━━ Data in this exercise

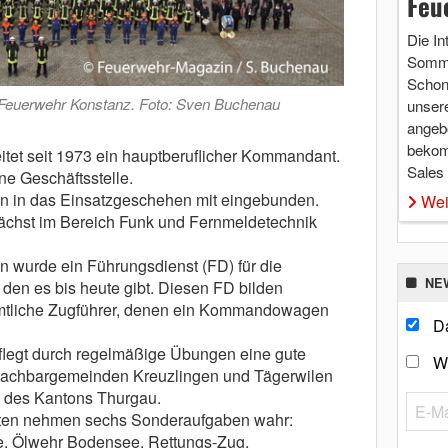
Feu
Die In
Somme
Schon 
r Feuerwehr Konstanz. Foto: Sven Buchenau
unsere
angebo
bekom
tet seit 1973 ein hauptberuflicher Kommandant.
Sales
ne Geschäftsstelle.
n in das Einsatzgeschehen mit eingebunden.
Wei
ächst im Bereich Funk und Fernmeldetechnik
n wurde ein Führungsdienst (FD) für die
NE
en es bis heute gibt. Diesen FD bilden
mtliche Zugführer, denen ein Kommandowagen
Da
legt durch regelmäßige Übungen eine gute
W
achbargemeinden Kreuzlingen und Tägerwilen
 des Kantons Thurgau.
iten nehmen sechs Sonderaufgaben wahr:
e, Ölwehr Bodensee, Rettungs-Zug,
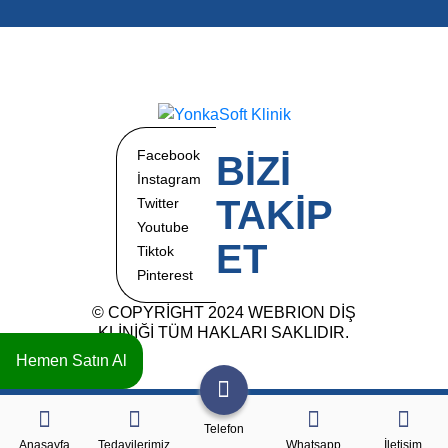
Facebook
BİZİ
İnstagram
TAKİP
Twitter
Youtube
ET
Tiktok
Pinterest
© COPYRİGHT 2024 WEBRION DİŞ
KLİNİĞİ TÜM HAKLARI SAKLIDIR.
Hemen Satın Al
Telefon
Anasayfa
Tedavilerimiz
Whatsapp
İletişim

━━━━

# [Work instructions]
Pull out each line in the rows above that contains the word "gute".

# [Answer]
legt durch regelmäßige Übungen eine gute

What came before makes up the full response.